Fonte:
━━━━━━━━━━━━━━━━━━━━━━━━━━━━━━

Martin Mystère, O Detetive do Impossível Volumes 14 e 15

“A única verdade é que não há verdades certas.” (Martin Mystère 14, p.74)

Cálculos astronômicos e réstias que nos deixam com dias a mais em determinados ciclos no decorrer dos anos. Se isso parece um dejá vù, não se preocupe: um tema similar foi tratado pelo Anemia Cerebral na resenha de 10 Dias Perdidos (Sam Hart). Contudo, essa história dividida em duas edições Martin Mystére 14 – 29 de Fevereiro e Martin Mystére 15 – O dia que não existia nos presenteia com uma trama cheia de suspense, intrigas e assassinatos.

Situado no universo compartilhado da Editora Sergio Bonelli – que inclui títulos como Dylan Dog –, o mundo de Martin Mystère se destaca pelo seu suspense quase sherlockiano, integrado organicamente com a magia e o sobrenatural. As primeiras páginas da trama podem lembrar o ritual homicida da própria abertura do filme Sherlock Holmes (Guy Ritchie, 2009), não sendo coincidência também o cenário dessa história: a cidade de Londres. Nela, acompanhamos o Sr. Mystère, arqueólogo, antropólogo, perito em arte, colecionador de objetos incomuns e detetive do impossível, junto de Diana Lombard, sua noiva e assistente, e o guarda-costas Java, um homem de Neanderthal nos tempos modernos.

Roteiro: Andrea Pasini e Arte: Giovanni Romanini

Na página de apresentação “Curiosidades do Almanaque” de 29 de Fevereiro, o editor Júlio Schneider nos esclarece que a edição faz referência à virada do milênio, já que a história fora originalmente publicada em março de 2000 na Itália. Apesar do ano da virada ter ocorrido historicamente somente em 2001, a atribuição ao ano 2000 era simbólica e culturalmente vista como o fim de uma era. E isso era somado ao famigerado “bug do milênio” – quem é mais velho irá se lembrar que especialistas do mundo todo tinham medo de que todos os sistemas informatizados pudessem entrar em falha crítica e reconhecer o ano de 2000 como 1900, o que causaria um impacto global. Ainda falando sobre tempo, o mesmo prefácio nos apresenta o conceito de leap second, um ajuste ocasional no tempo através de precisos relógios atômicos, criados a fim de padronizar o tempo e os fusos horários mundialmente. Mas não se preocupe, pois o tema é explicado ao longo da aventura.

Martin e sua equipe viajaram a Londres para a divulgação de seu novo livro, Time Trivia, um compilado sobre a história dos calendários mundiais (hebreu, muçulmano, juliano, gregoriano) ao longo dos séculos, que inclui também análises sobre a aritmética e astronomia envolvidas no processo de criação dos mesmos, seus erros e tentativas de consertos. Recebido pelo Clube dos Twentyniners – exclusivo para os nascidos no dia 29 de Fevereiro –, Martin logo se vê envolto na investigação dos assassinatos de jovens mulheres nascidas nesta mesma data, com modus operandi idênticos, em rituais aparentemente sobrenaturais.

━━━━━━━━━━━━━━━━━━━━━━━━━━━━━━

Trecho dos dados:
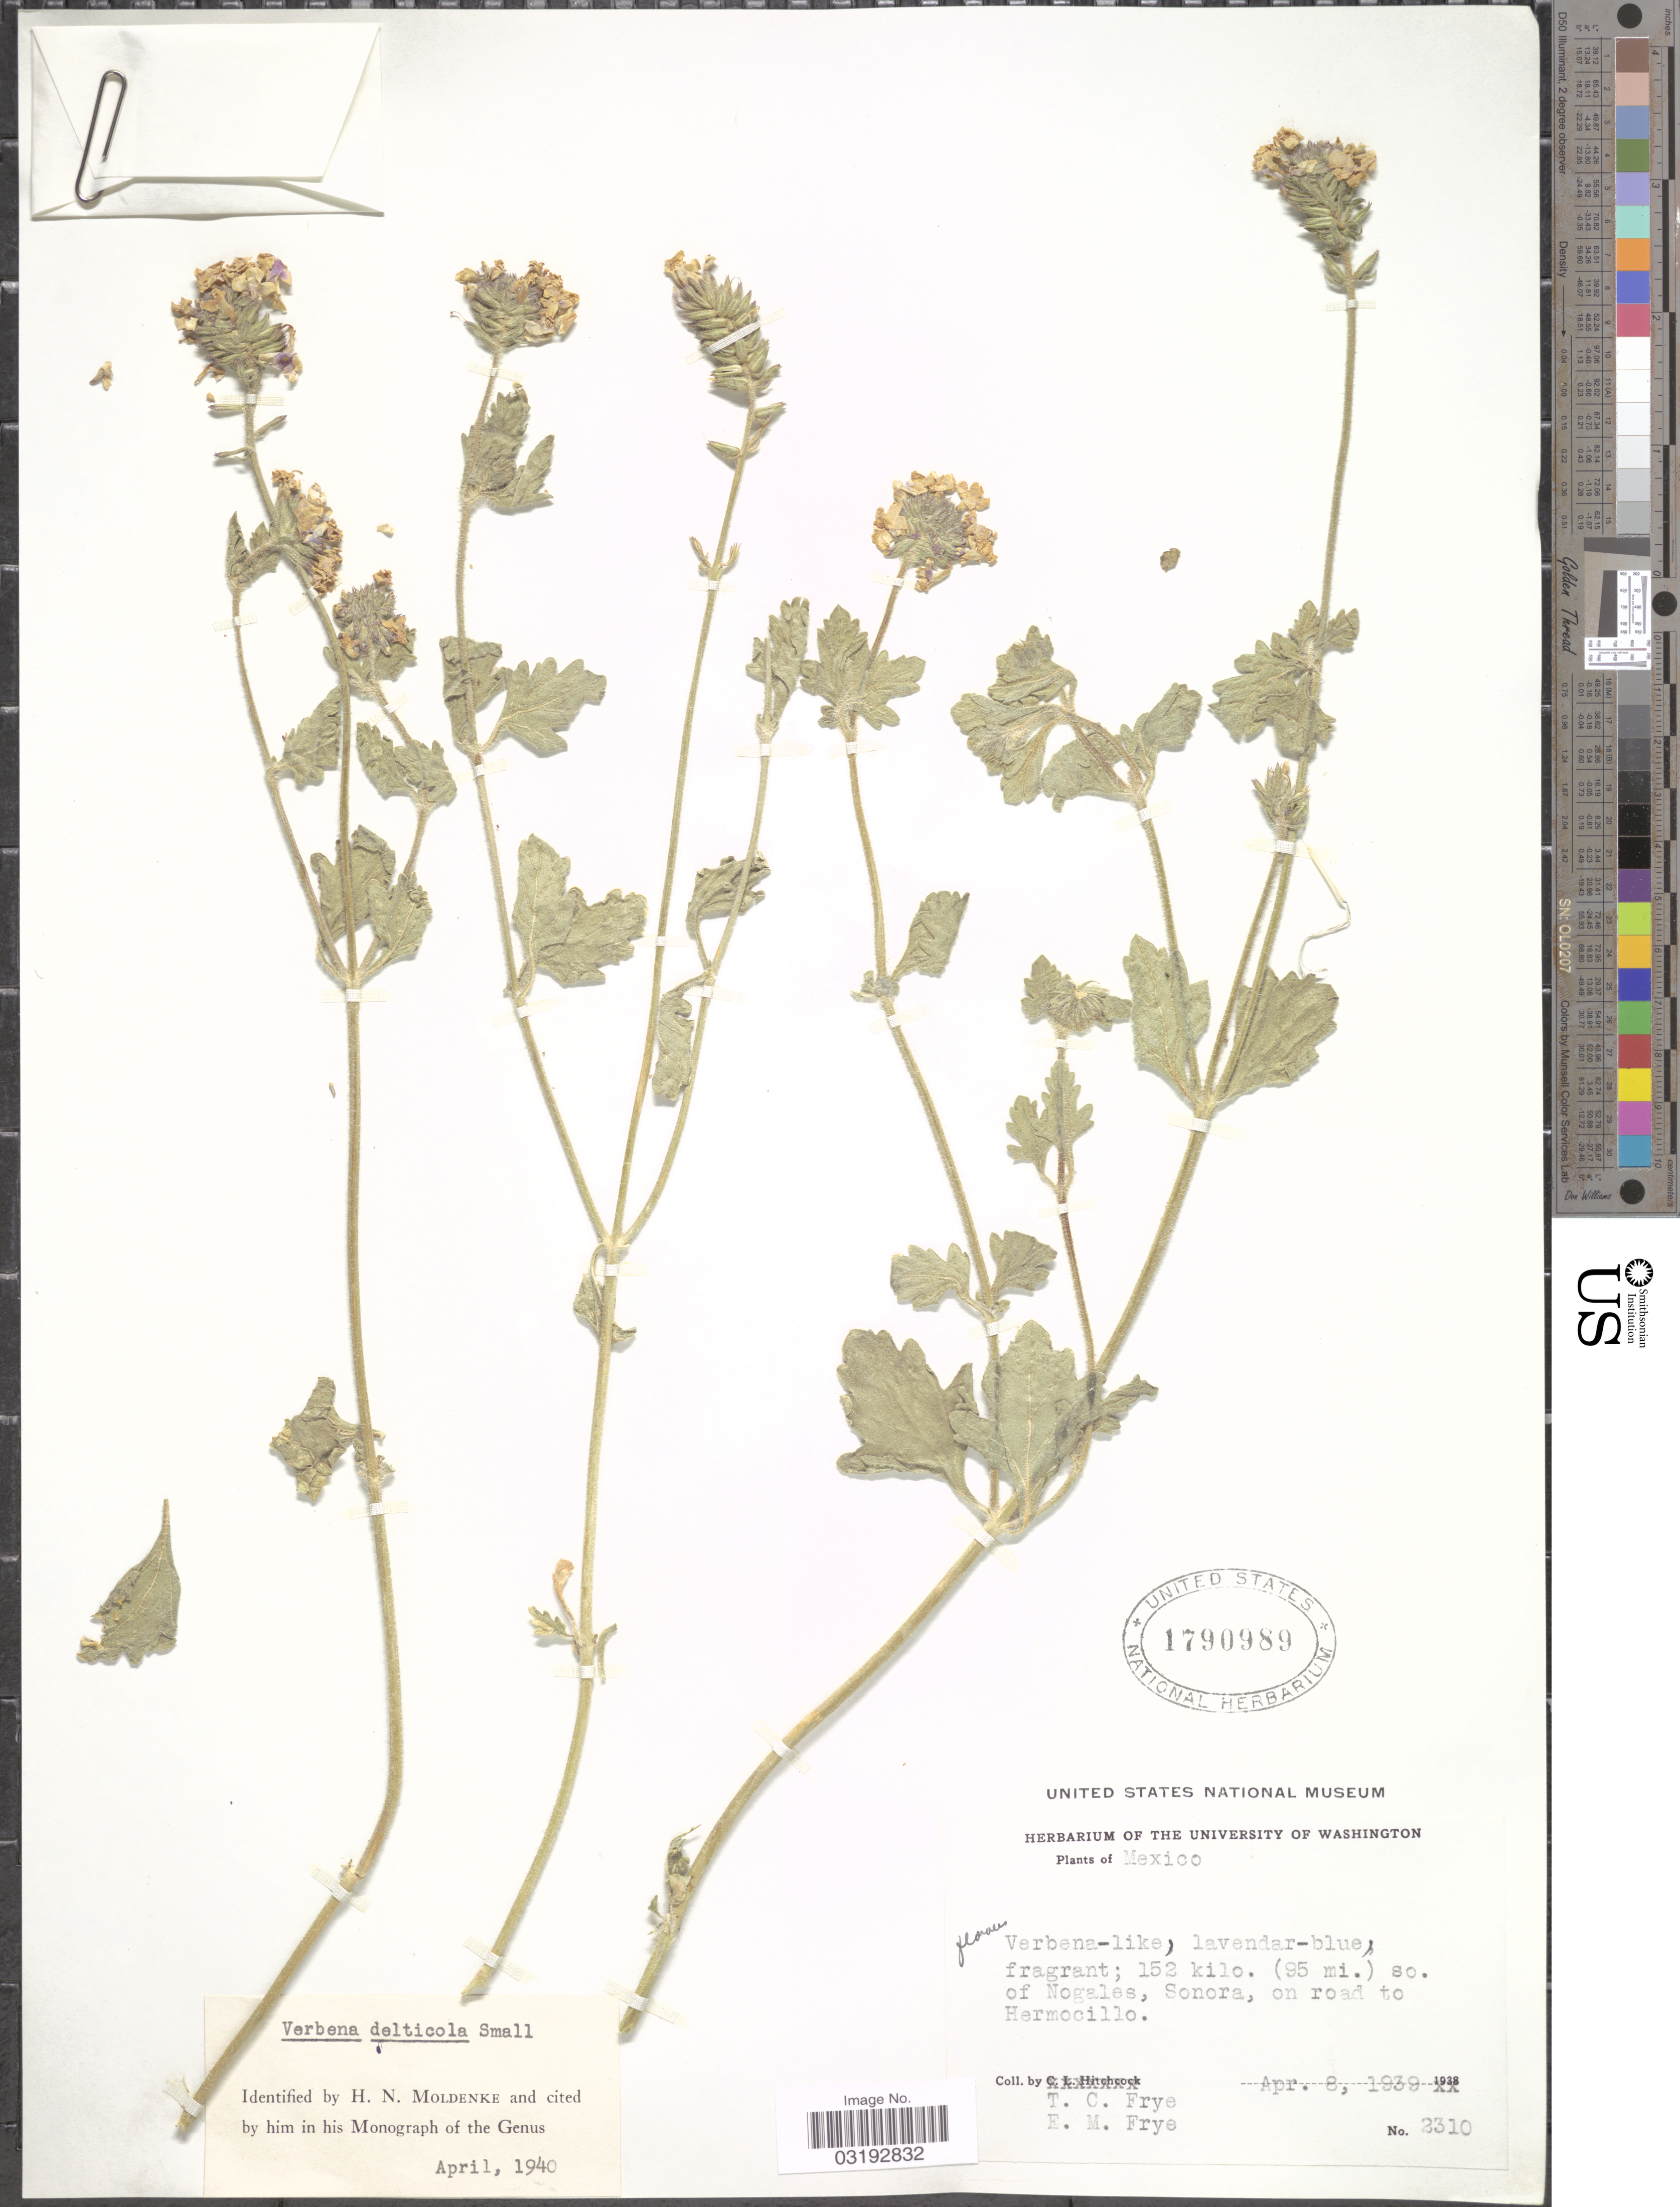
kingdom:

━━━━━━━━━━━━━━━━━━━━━━━━━━━━━━

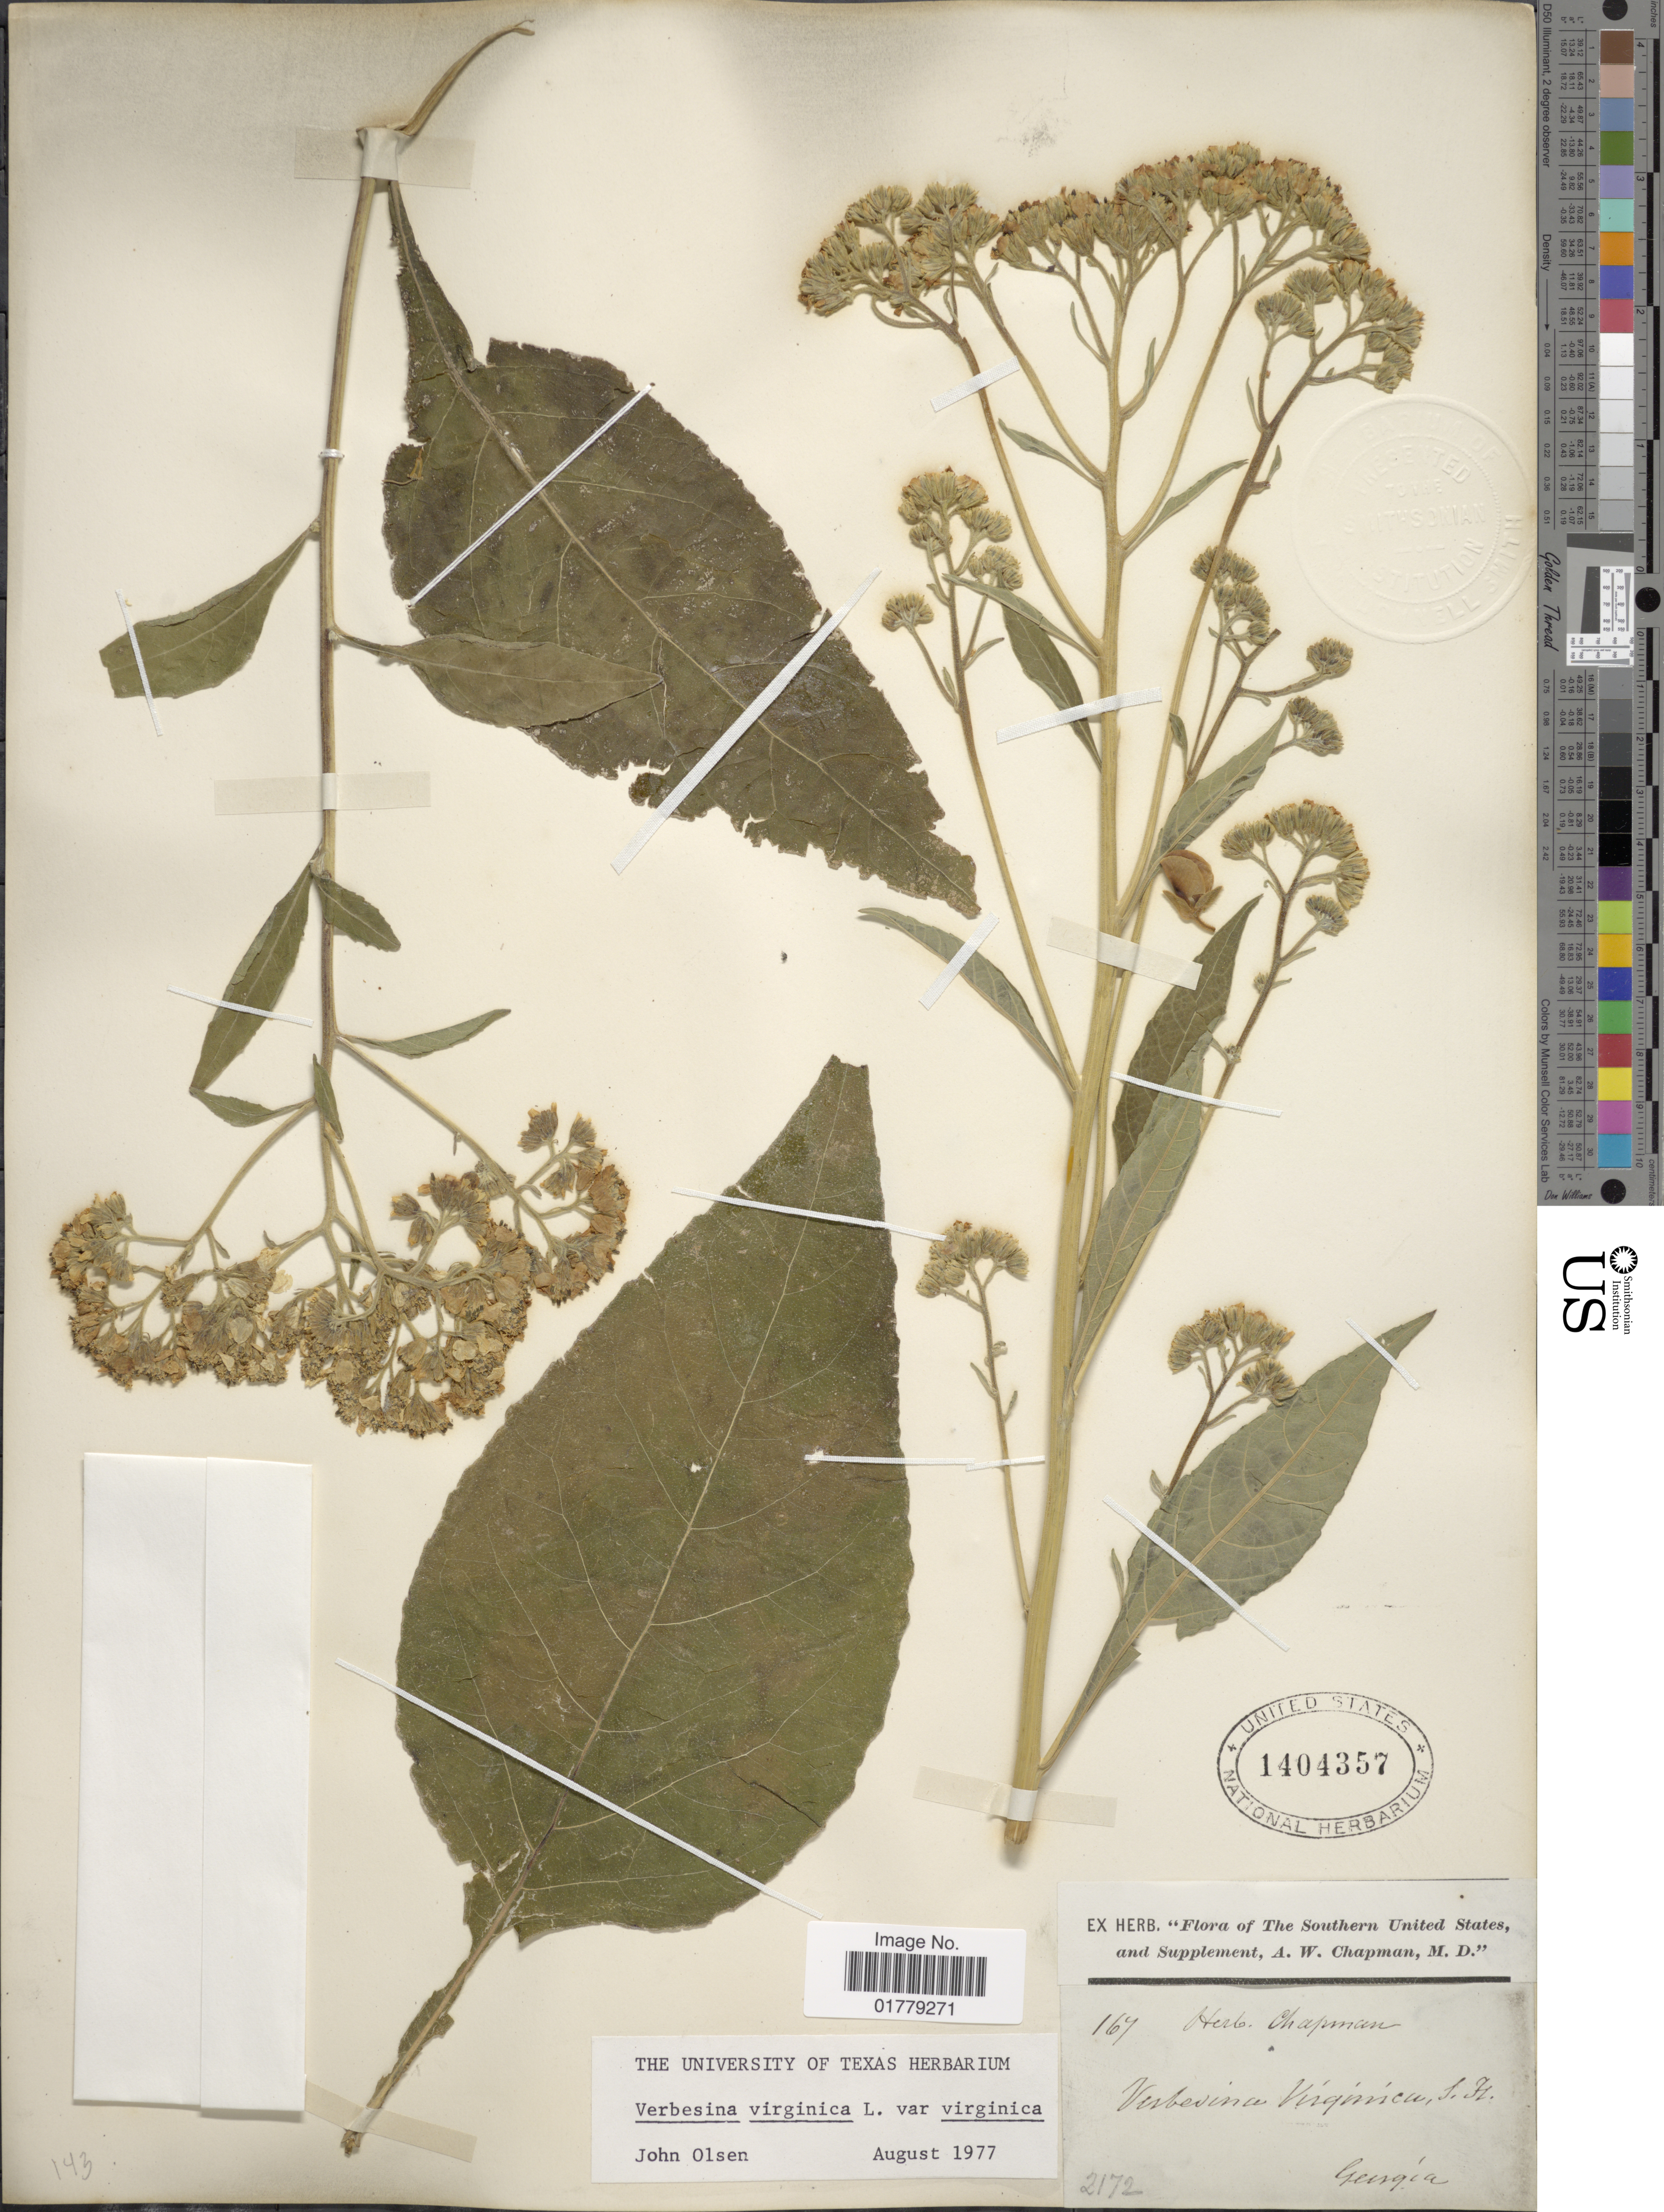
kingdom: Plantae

━━━━━━━━━━━━━━━━━━━━━━━━━━━━━━

Enunciado: Liste todos os calendários que, segundo a resenha sobre Martin Mystère, têm sua história reunida no livro Time Trivia.

Resultado: Os calendários citados são o hebreu, o muçulmano, o juliano e o gregoriano.